Uma segunda forma de definir o homem destaca sua natureza política, sociável. Novamente, as referências serão Platão e Aristóteles que faziam uma conexão entre racionalidade e política. Para este último, “quem não pode fazer parte de uma comunidade ou quem não precisa de nada, bastando-se a si mesmo, não é parte de uma cidade, mas é fera ou Deus”. O significado mais aceito para o que Aristóteles quis dizer é que o homem não pode deixar de viver em sociedade.

Sendo assim, é possível inferir que o homem é um animal social. Ora, sabemos que isso se deve a diversos fatores biológicos e históricos, dentre outros. Desde os primórdios, os ancestrais mais primitivos do homem apresentavam características gregárias e nômades. Apresentavam características gregárias devido a sua condição de fragilidade biológica e, portanto, como forma estratégica de obtenção de alimentos e proteção da sua prole viverem da caça e da coleta de vegetais. Apresentavam características nômades, pois precisavam buscar constantemente novos locais com melhores condições para seu provimento, o que impossibilitava o transporte de muitos objetos ou alimentos. À medida que suas proles aumentaram, houve a necessidade de aumentar tanto a quantidade de vegetais extraídos quanto o tamanho de suas presas. Assim, a formação de grupos maiores se fez necessária como estratégia de caça, uma vez que, sendo um espécime que não dispõem de afiadas garras, longas presas ou mesmo qualquer tipo de couraça, sua fragilidade era compensada pela formação destes bandos.

Se os ancestrais mais primitivos do homem apresentavam características gregárias devido a sua condição de fragilidade biológica e como forma estratégica de obtenção de alimentos, o homem contemporâneo já não padece deste infortúnio, pois dispõe a seu favor de um maravilhoso invento tecnológico que mudou completamente a sua vida: o automóvel. Admito que, embora haja aqui um grande salto histórico-temporal que prejudica a dimensão genealógica, os processos constantes nesse entremeio não foram esquecidos ou ignorados. Por ser um revestimento de metal, o automóvel serve como armadura física contra as ameaças (sejam imaginárias ou reais) da vida urbana moderna. Armadura esta que, ao ser vestida, segundo o jornalista, publicitário e especialista em prevenção no trânsito Fernando Pedrosa, “nos torna poderosos, imbatíveis, quase imortais”. Uma imortalidade própria dos deuses.

O que me leva a retomar a obra do psicólogo social romeno Moscovici, A máquina de fazer deuses, onde afirma, figurativamente, ser essa máquina a sociedade.
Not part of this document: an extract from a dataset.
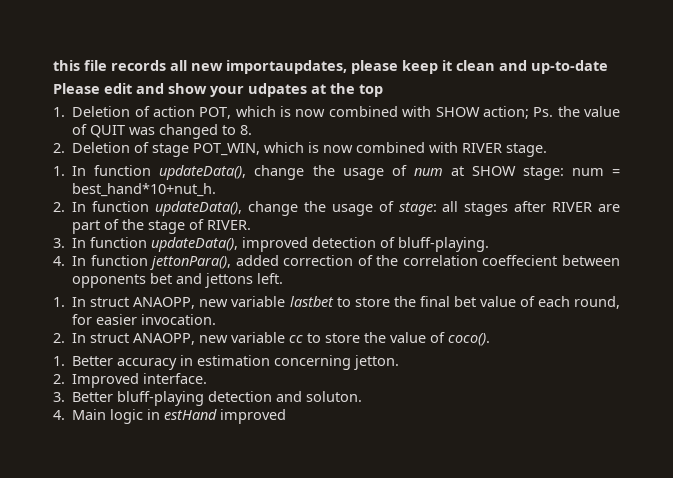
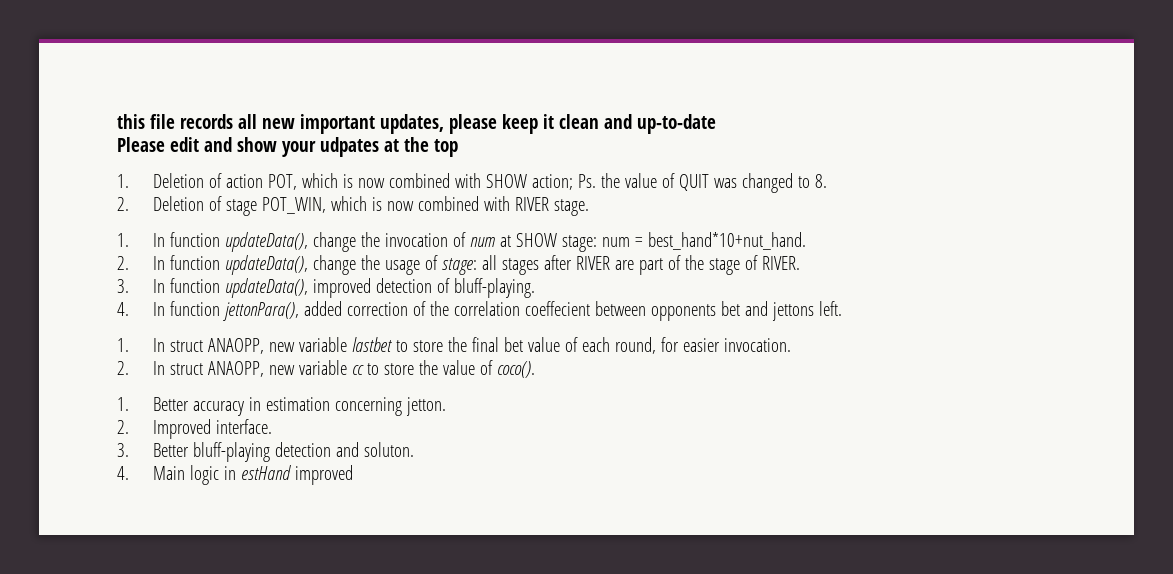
[226,60,347,74] importaupdates, -> [299,114,444,134] important updates,
[342,168,384,180] usage -> [385,233,449,247] invocation
[72,183,217,197] best_hand*10+nut_h. -> [648,232,807,250] best_hand*10+nut_hand.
Bem, se há hoje na sociedade uma máquina, no sentido literal, capaz de transformar homens em “deuses”, essa máquina chama-se automóvel. Muito embora o significado desse “empoderamento” seja muito peculiar. Certos condutores sentem-se como deuses quando dentro de seus carros por diversos outros fatores, menos por se tornarem imortais. Independentemente do quanto se invista em tecnologia e segurança veicular, os números de mortes no trânsito teimam em aumentar exponencialmente.

Portanto, baseando-se nas definições aristotélicas acerca do homem e na observação do comportamento dos condutores, pode-se afirmar com segurança que o homem não é deus, por não gozar da imortalidade. Nem tão pouco fera, pois segundo as mesmas definições o homem seria um “animal racional” – embora muitos atos cometidos no trânsito não sejam explicados por razão alguma. Essas observações me instigam e me levam ao questionamento: se é o homem um animal social, o motorista, por sua vez, seria um animal antissocial? Certamente não. Pois, como bem lembram Biavati e Martins, “[…] em uma cidade ninguém é autossuficiente, dependemos uns das atividades dos outros todos os dias, pois vivemos em sociedade”. Do contrário, quem iria construir os nossos carros? Abastecê-los? Para quem exibiríamos nossas demonstrações de exímia perícia ao volante, bem como nossos poderosos e ensurdecedores autofalantes? Ou pior, com quem discutiríamos quando os engarrafamentos se formassem? Certamente o trânsito seria um lugar muito sem graça… Enquanto isso, o homem segue sua saga de tentar viver em sociedade, sentindo-se um Deus e agindo como fera. Fica a questão: seria a emergência de outro modo de existência?